+++ Text block
Ebola is a virus of the family Filoviridae that is
responsible for a severe and often fatal viral hemorrhagic fever; outbreaks in primates,
including gorillas, chimpanzees, and humans, and domestic pigs have been recorded. The disease is
characterized by extreme fever, rash, and profuse hemorrhaging. In humans,
certain strains of the virus can cause fatality in 50 to 90 percent of cases, which we are already recording in the world today.
Kinds of Ebola
The virus takes its name from the Ebola River in the
northern Congo basin of central Africa, where it first emerged in 1976. Ebola
is closely related to the Marburg virus,
which was discovered in 1967, and the two are the only members of the
Filoviridae that cause epidemic human disease. Five strains of Ebola virus,
known as Ebola-Zaire, Ebola-Sudan,
Ebola-Côte d'Ivoire, Ebola-Reston,
and Ebola-Bundibugyo, named for their outbreak
locations, have been described.
++++++
+++ Data under study
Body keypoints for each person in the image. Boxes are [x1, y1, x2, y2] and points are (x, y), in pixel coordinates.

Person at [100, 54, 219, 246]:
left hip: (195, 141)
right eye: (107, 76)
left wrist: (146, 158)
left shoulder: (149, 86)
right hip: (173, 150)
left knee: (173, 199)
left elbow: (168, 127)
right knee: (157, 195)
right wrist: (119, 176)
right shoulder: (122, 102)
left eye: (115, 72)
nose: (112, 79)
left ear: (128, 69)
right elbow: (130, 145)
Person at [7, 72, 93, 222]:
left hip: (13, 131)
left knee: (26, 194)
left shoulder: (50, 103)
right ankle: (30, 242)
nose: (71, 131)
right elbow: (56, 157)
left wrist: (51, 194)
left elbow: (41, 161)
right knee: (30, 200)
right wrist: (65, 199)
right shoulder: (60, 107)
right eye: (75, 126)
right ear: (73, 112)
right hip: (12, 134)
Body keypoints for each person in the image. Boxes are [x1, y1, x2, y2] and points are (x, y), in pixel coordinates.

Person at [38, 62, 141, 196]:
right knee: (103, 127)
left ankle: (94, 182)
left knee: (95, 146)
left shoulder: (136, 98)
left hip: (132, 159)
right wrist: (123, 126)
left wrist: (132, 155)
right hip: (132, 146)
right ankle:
++++++
*Requirement*
From the Ebola text, pull out the passage from "Kinds of Ebola" up to and including "have been described.", word for word.

*Solved problem*
Kinds of Ebola
The virus takes its name from the Ebola River in the
northern Congo basin of central Africa, where it first emerged in 1976. Ebola
is closely related to the Marburg virus,
which was discovered in 1967, and the two are the only members of the
Filoviridae that cause epidemic human disease. Five strains of Ebola virus,
known as Ebola-Zaire, Ebola-Sudan,
Ebola-Côte d'Ivoire, Ebola-Reston,
and Ebola-Bundibugyo, named for their outbreak
locations, have been described.